Search the records below for "Rendered"; copy each line that has it.

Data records
+===+
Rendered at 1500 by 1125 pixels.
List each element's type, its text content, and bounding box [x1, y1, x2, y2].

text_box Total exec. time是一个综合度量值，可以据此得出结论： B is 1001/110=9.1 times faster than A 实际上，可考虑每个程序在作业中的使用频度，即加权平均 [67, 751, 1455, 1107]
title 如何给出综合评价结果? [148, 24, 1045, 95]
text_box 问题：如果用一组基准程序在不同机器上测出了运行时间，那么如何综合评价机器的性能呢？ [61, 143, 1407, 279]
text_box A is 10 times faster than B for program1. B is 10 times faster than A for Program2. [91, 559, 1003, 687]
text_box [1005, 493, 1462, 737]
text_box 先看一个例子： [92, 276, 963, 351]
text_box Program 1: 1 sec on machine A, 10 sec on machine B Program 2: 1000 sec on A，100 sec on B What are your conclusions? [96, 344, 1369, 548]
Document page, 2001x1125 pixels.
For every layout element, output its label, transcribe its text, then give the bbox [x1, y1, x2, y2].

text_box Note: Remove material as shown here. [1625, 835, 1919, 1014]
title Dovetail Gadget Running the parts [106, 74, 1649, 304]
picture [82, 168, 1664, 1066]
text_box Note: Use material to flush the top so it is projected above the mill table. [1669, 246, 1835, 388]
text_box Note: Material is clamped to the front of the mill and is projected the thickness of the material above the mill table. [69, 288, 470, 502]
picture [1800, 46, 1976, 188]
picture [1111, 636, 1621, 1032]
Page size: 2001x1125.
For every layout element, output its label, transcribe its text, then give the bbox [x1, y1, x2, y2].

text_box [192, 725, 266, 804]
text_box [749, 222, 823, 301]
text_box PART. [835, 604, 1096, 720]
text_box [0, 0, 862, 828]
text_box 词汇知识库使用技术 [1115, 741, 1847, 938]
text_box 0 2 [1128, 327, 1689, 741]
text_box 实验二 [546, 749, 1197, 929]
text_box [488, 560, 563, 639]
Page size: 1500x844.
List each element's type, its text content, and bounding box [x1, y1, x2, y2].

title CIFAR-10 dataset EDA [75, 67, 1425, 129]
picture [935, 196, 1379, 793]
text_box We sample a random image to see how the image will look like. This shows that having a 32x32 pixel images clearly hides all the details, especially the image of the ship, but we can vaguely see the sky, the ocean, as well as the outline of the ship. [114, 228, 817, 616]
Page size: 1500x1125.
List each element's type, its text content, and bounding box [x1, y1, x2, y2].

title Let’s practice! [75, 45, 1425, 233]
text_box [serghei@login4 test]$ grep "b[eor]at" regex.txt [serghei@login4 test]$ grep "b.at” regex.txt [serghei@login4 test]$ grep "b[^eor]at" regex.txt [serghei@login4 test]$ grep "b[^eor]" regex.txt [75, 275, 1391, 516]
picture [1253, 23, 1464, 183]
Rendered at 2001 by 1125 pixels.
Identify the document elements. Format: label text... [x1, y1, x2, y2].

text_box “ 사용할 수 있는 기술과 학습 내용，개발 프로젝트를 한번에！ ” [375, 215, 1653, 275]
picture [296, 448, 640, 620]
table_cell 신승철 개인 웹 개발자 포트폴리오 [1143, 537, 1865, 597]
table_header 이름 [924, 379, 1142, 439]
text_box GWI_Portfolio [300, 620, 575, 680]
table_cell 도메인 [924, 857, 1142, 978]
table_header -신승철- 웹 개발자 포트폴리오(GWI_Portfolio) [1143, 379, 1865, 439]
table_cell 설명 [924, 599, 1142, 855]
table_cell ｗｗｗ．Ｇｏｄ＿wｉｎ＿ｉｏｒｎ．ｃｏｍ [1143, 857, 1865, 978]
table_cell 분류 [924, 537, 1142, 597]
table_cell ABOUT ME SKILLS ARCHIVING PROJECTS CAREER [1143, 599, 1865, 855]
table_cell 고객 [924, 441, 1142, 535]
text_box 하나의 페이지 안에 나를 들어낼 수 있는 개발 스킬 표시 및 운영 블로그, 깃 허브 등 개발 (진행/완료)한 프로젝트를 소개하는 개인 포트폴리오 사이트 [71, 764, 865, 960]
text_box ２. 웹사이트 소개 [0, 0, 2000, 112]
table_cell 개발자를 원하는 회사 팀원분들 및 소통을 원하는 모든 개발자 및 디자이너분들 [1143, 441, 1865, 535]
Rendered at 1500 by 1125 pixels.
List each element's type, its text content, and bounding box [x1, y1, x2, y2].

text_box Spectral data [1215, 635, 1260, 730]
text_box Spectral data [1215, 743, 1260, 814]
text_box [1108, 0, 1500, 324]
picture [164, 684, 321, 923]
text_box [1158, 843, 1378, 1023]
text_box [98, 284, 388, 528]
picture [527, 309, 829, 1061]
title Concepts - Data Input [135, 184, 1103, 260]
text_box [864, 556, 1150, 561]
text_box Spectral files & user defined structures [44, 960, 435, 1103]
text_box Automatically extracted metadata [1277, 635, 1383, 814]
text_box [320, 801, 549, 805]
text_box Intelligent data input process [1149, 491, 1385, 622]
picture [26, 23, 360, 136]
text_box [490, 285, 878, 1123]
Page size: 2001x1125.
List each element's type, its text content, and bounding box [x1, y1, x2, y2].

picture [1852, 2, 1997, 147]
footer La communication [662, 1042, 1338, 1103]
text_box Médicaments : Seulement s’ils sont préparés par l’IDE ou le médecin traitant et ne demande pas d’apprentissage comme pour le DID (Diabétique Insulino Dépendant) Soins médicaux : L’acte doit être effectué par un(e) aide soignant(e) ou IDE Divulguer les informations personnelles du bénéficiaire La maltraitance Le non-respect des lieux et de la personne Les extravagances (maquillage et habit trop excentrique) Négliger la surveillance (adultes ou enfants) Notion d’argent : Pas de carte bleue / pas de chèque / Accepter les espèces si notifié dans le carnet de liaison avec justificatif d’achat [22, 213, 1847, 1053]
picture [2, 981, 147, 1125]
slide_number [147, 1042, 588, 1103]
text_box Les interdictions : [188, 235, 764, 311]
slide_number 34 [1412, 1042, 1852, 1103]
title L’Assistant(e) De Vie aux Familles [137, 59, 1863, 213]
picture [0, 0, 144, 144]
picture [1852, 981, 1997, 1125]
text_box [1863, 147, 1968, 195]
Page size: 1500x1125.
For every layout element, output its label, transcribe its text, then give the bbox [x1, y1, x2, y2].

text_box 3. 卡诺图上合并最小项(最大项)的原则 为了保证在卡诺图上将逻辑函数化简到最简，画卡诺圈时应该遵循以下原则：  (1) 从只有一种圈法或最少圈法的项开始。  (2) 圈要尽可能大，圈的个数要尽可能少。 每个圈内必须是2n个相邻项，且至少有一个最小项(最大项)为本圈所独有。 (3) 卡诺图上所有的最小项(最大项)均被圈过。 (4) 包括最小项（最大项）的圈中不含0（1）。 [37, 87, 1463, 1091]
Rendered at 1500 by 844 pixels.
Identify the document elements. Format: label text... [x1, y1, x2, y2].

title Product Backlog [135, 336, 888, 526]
+===+
◆ Answer for this exercise:
Rendered at 1500 by 1125 pixels.
Rendered at 2001 by 1125 pixels.
Rendered at 1500 by 1125 pixels.
Rendered at 1500 by 844 pixels.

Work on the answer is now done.